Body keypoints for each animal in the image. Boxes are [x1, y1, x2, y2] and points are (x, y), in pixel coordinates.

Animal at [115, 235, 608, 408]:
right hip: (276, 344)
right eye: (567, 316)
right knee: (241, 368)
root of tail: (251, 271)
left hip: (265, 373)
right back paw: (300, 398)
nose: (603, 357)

---

= Work request =
Find the string "right" in the entries above and return each line that holds it.

= Reply to the exercise =
right hip: (276, 344)
right eye: (567, 316)
right knee: (241, 368)
right back paw: (300, 398)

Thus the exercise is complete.